Task instructions = Render the material as a Markdown table with the columns Row and Text line. Start with the line that contains "fait redécouvrir complètement tes herbes. Les" and go on through the line that contains "n’aide pas : tu", including both of those lines and leaving out any blank ones.

Input =
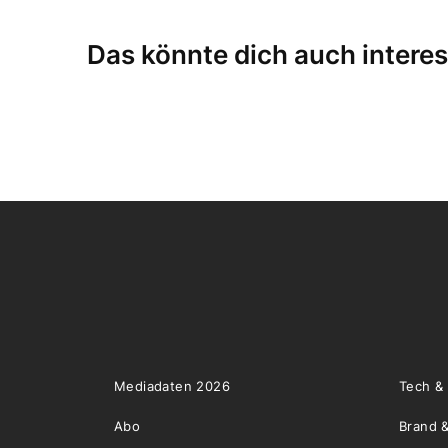
Das könnte dich auch interes
Mediadaten 2026
Tech &
Abo
Brand &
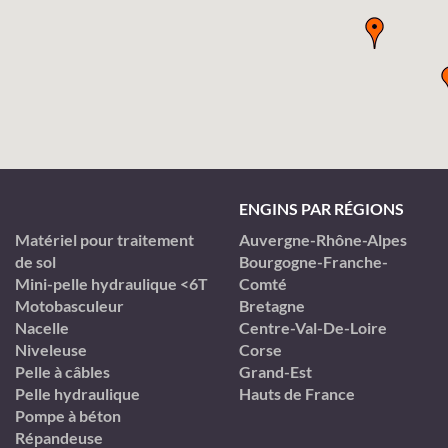
ENGINS PAR RÉGIONS
Matériel pour traitement
Auvergne-Rhône-Alpes
de sol
Bourgogne-Franche-
Mini-pelle hydraulique <6T
Comté
Motobasculeur
Bretagne
Nacelle
Centre-Val-De-Loire
Niveleuse
Corse
Pelle à câbles
Grand-Est
Pelle hydraulique
Hauts de France
Pompe à béton
Répandeuse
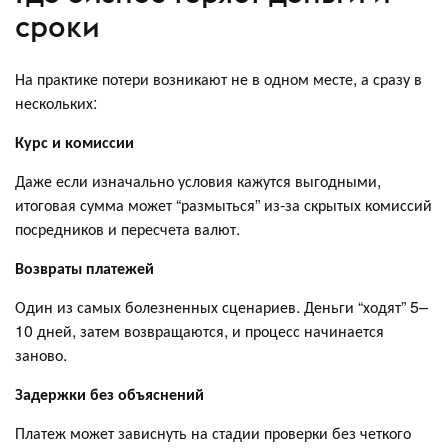
сроки
На практике потери возникают не в одном месте, а сразу в
нескольких:
Курс и комиссии
Даже если изначально условия кажутся выгодными,
итоговая сумма может “размыться” из-за скрытых комиссий
посредников и пересчета валют.
Возвраты платежей
Один из самых болезненных сценариев. Деньги “ходят” 5–
10 дней, затем возвращаются, и процесс начинается
заново.
Задержки без объяснений
Платеж может зависнуть на стадии проверки без четкого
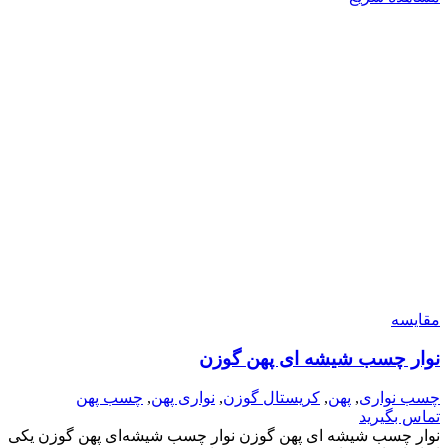
مقایسه
نوار چسب شیشه ای پهن گوزن
چسب نواری
,
پهن
,
کریستال گوزن
,
نواری پهن
,
چسب پهن
تماس بگیرید
نوار چسب شیشه ای پهن گوزن نوار چسب شیشه‌ای پهن گوزن یکی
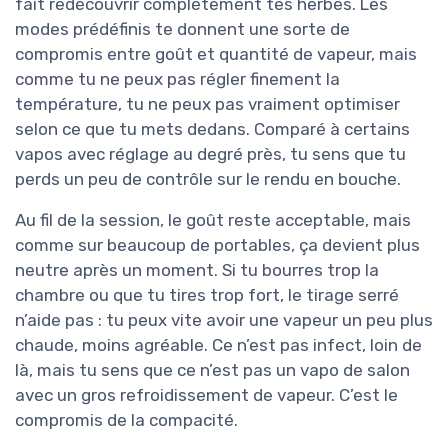
fait redécouvrir complètement tes herbes. Les
modes prédéfinis te donnent une sorte de
compromis entre goût et quantité de vapeur, mais
comme tu ne peux pas régler finement la
température, tu ne peux pas vraiment optimiser
selon ce que tu mets dedans. Comparé à certains
vapos avec réglage au degré près, tu sens que tu
perds un peu de contrôle sur le rendu en bouche.
Au fil de la session, le goût reste acceptable, mais
comme sur beaucoup de portables, ça devient plus
neutre après un moment. Si tu bourres trop la
chambre ou que tu tires trop fort, le tirage serré
n’aide pas : tu peux vite avoir une vapeur un peu plus
chaude, moins agréable. Ce n’est pas infect, loin de
là, mais tu sens que ce n’est pas un vapo de salon
avec un gros refroidissement de vapeur. C’est le
compromis de la compacité.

Written response =
| Row | Text line |
|---|---|
| 1 | fait redécouvrir complètement tes herbes. Les |
| 2 | modes prédéfinis te donnent une sorte de |
| 3 | compromis entre goût et quantité de vapeur, mais |
| 4 | comme tu ne peux pas régler finement la |
| 5 | température, tu ne peux pas vraiment optimiser |
| 6 | selon ce que tu mets dedans. Comparé à certains |
| 7 | vapos avec réglage au degré près, tu sens que tu |
| 8 | perds un peu de contrôle sur le rendu en bouche. |
| 9 | Au fil de la session, le goût reste acceptable, mais |
| 10 | comme sur beaucoup de portables, ça devient plus |
| 11 | neutre après un moment. Si tu bourres trop la |
| 12 | chambre ou que tu tires trop fort, le tirage serré |
| 13 | n’aide pas : tu peux vite avoir une vapeur un peu plus |